Our current implementation of the InsertVSETVLI dataflow allows phase 3 to arrive at a different block end state than the data flow in phase 1/2 computed. This arises because a block which contains instructions (e.g. load or stores) which don't consume all the incoming bits of the VL/VTYPE can be compatible with multiple incoming states. The algorithm effectively changes the SEW on such instructions, and propagates the prior state forward. As phase 3 uses the block input state for this propagation, but phase 1/2 doesn't, this can result in different block end states.
If we don't correct for it, this discrepancy can result in miscompiles. This was the source of multiple recent changes. However, by now we have fixes for all known correctness issues.
The basic strategy we use is to insert a compensation vsetvli to bring the block state leaving the block back into consistency with the one computed. This is correct, but results in extra vsetvlis being placed at the end of blocks.
This change adjusts the phase 1/2 algorithm to propagate the incoming block state through the block, allowing the compatibility rules to modify the end state. The algorithm may need to run slightly more iterations, but the end result is consistent with what phase 3 does.
The benefit of doing this is two fold.
First, we reverse some of the code quality introductions introduced in the functional fixes.
Second, we simplify the invariants, and allow the strict assertions to be enabled. Several humans, myself included, have found it quite surprising that invariant didn't hold already, and arguably that confusion is the cause of several of our recent miscompiles in this code.

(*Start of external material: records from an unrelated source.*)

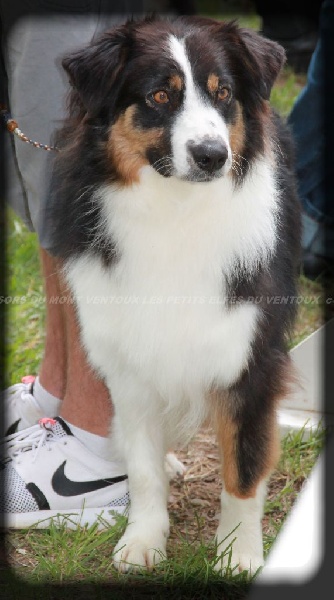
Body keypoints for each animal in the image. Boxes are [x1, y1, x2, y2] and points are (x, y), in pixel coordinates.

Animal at [49, 16, 300, 576]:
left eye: (223, 93)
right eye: (160, 96)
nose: (212, 155)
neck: (176, 209)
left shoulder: (250, 360)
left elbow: (243, 467)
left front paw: (239, 555)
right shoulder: (127, 357)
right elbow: (143, 468)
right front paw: (144, 540)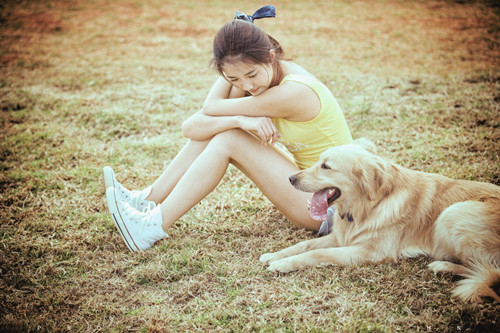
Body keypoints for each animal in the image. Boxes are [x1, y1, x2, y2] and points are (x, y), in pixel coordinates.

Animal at [262, 137, 500, 300]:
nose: (290, 178)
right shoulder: (341, 237)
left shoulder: (370, 251)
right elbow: (305, 244)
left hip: (452, 213)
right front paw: (275, 255)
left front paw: (283, 263)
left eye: (326, 166)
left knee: (487, 270)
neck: (367, 207)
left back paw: (443, 266)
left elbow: (318, 253)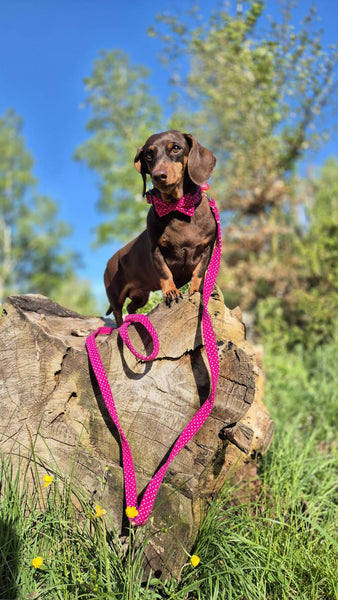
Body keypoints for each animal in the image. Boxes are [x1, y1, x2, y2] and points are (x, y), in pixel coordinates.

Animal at [104, 130, 218, 328]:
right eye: (149, 155)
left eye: (176, 148)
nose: (158, 176)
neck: (177, 209)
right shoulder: (156, 249)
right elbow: (165, 273)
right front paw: (171, 292)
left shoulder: (207, 249)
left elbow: (198, 272)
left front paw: (196, 290)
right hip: (116, 295)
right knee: (118, 313)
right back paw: (121, 327)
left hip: (141, 295)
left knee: (131, 307)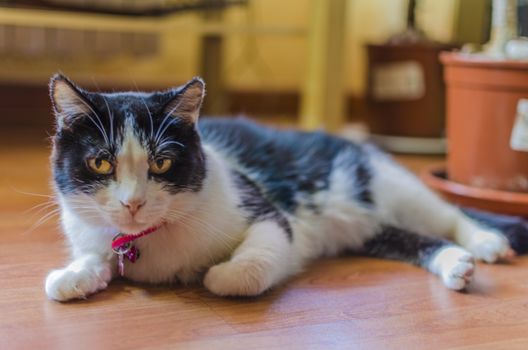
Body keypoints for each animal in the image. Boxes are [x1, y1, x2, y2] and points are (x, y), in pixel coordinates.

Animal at [45, 74, 516, 300]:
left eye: (161, 162)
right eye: (100, 162)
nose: (133, 203)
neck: (147, 243)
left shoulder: (267, 212)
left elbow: (248, 269)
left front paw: (217, 275)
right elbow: (92, 258)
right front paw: (72, 276)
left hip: (389, 183)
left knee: (448, 214)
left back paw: (486, 243)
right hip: (369, 228)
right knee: (413, 237)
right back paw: (456, 265)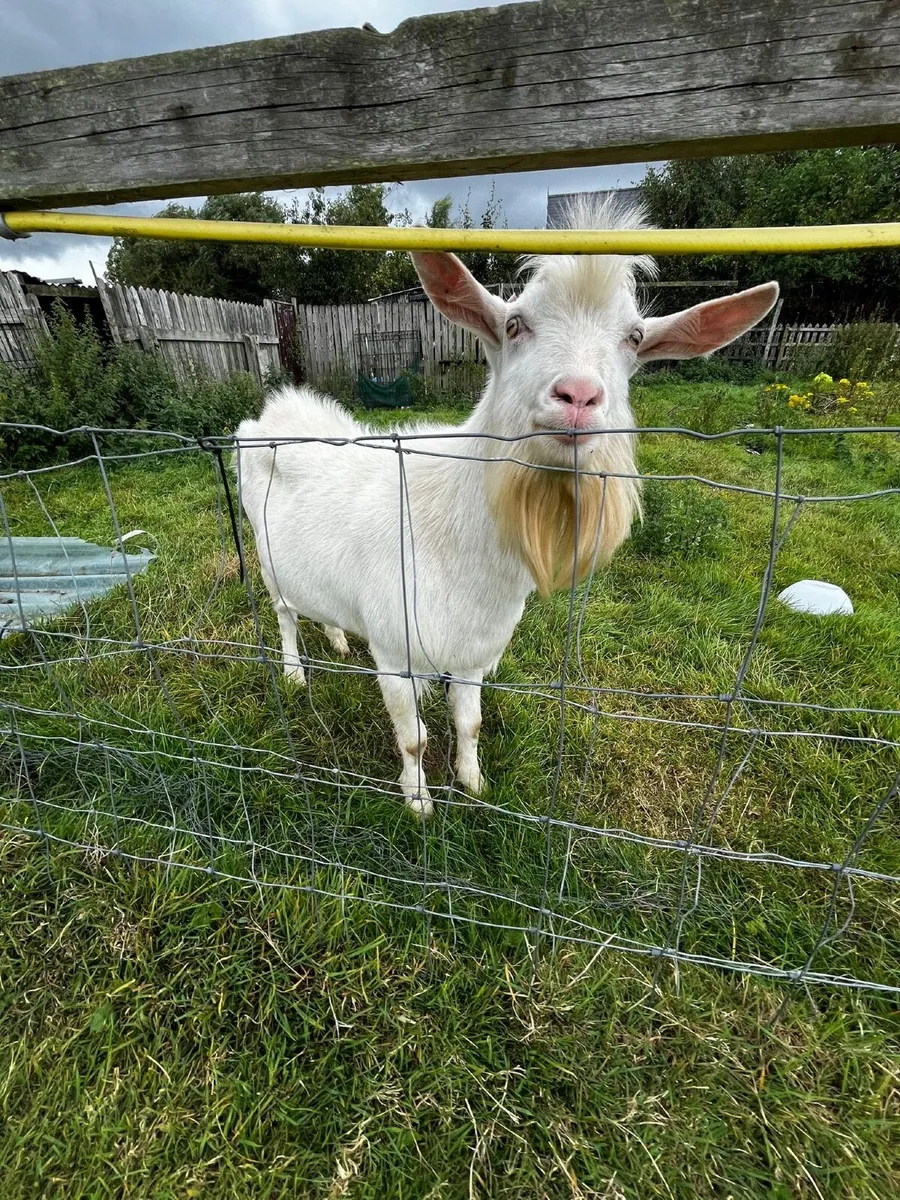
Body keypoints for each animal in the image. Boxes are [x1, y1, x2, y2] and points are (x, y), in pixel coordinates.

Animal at [235, 202, 778, 816]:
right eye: (515, 324)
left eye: (635, 337)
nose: (578, 397)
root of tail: (274, 412)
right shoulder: (396, 649)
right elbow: (413, 736)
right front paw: (418, 802)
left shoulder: (474, 652)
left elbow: (469, 724)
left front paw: (473, 783)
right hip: (265, 554)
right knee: (282, 611)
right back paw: (293, 673)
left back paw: (337, 638)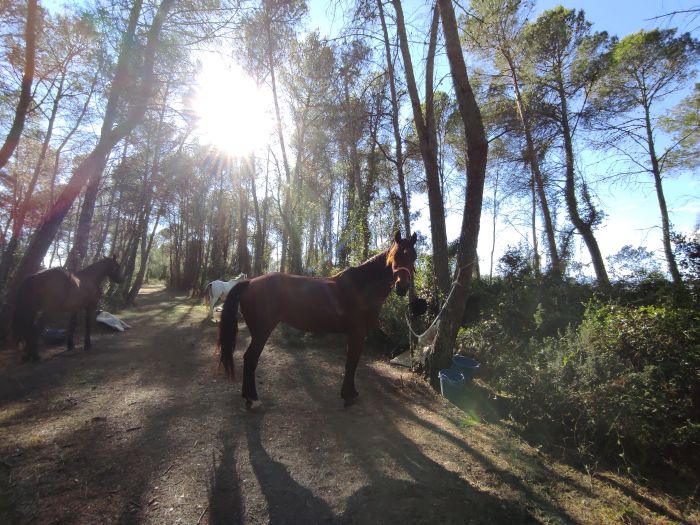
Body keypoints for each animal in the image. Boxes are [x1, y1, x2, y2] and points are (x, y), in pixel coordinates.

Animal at [217, 231, 416, 408]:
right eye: (396, 255)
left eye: (413, 257)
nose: (402, 286)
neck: (361, 287)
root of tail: (249, 283)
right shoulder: (357, 333)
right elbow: (352, 363)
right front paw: (349, 395)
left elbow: (351, 363)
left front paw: (348, 393)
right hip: (262, 331)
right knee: (250, 358)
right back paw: (252, 398)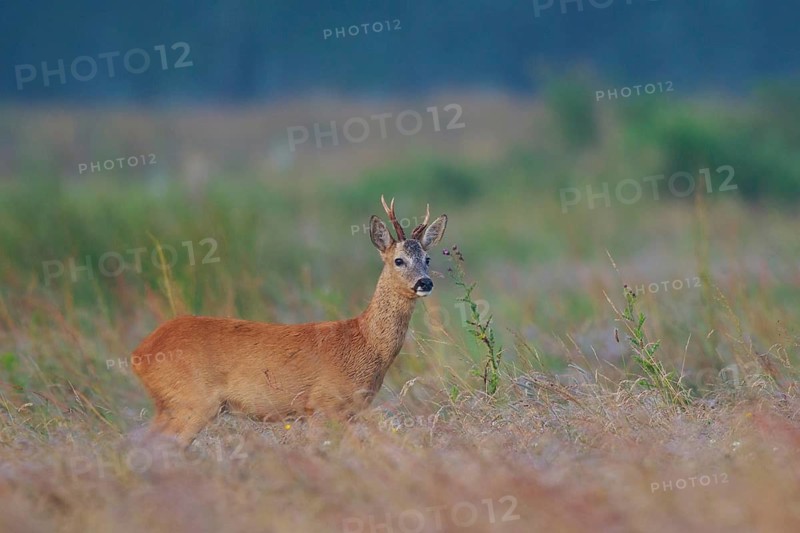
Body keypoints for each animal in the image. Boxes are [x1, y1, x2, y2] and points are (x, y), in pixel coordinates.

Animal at [131, 196, 447, 446]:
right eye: (398, 260)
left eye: (428, 259)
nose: (425, 282)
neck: (364, 342)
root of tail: (138, 354)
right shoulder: (323, 405)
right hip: (191, 402)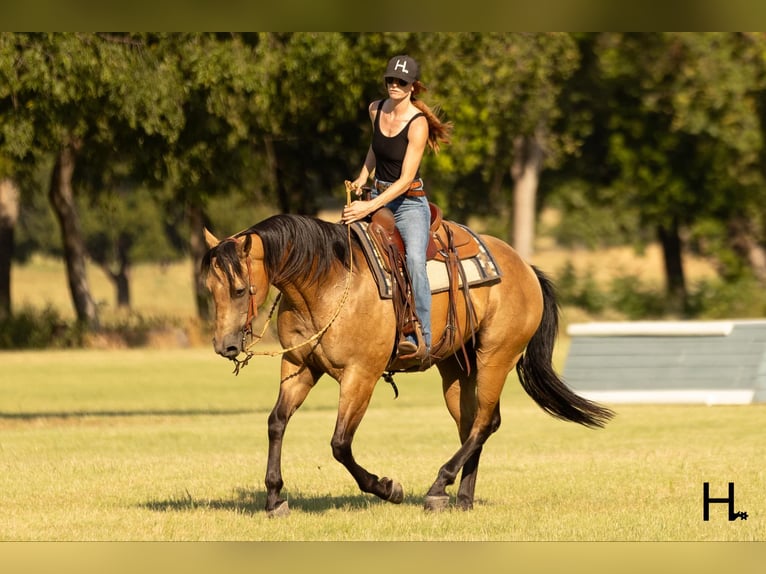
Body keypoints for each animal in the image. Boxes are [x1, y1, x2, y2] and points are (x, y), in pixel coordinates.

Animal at [202, 213, 613, 516]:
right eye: (210, 289)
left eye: (239, 289)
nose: (224, 346)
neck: (327, 282)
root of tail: (524, 268)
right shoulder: (299, 366)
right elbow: (276, 423)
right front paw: (274, 498)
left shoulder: (360, 375)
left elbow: (340, 443)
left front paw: (387, 487)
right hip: (457, 370)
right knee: (474, 425)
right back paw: (460, 499)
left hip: (496, 357)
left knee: (484, 423)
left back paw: (438, 486)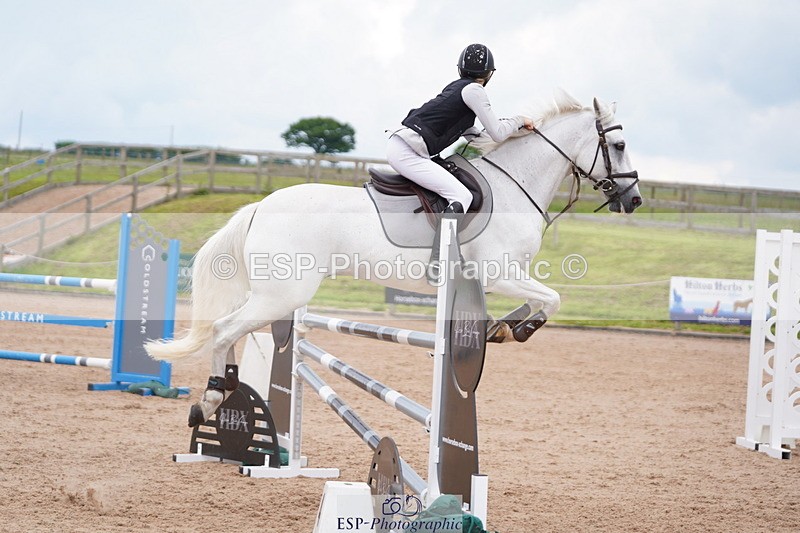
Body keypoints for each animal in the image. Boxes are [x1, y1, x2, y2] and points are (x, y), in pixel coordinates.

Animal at [145, 89, 643, 426]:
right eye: (618, 146)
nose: (634, 199)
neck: (513, 184)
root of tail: (259, 206)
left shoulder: (502, 277)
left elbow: (541, 299)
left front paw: (501, 328)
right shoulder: (498, 272)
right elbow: (552, 299)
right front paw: (517, 329)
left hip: (276, 295)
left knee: (228, 332)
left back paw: (221, 392)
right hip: (281, 295)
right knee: (224, 330)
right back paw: (211, 398)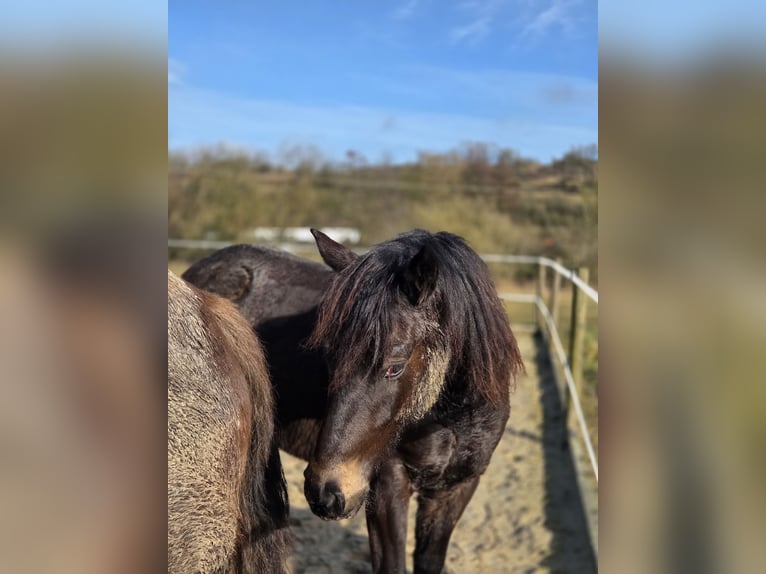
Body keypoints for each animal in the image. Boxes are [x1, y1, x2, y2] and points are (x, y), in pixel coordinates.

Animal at [183, 232, 524, 572]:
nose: (324, 493)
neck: (452, 420)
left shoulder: (456, 489)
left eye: (394, 367)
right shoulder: (387, 484)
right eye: (330, 358)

The downside to this patch is that the dataflow may require additional iterations to stabilize. In the worse case, we go from O(Edges) to O(E + UniquePaths) as the incoming state (and thus the outgoing one) can now change once for each path from the entry block.
A couple notes to reviewers:
- The majority of the code improvements are simply reversing the regressions from D125703.
- A prior version of this patch switched from optimistic to conservative data flow. I have dropped that entirely, and don't plan to revisit. It turned out my doing so was accidentally fixing the issue in D125703, and I had not realized that.
This is the last use of /*Strict*/ true - can we follow up on this and get rid of Strict entirely, which was always a patch job?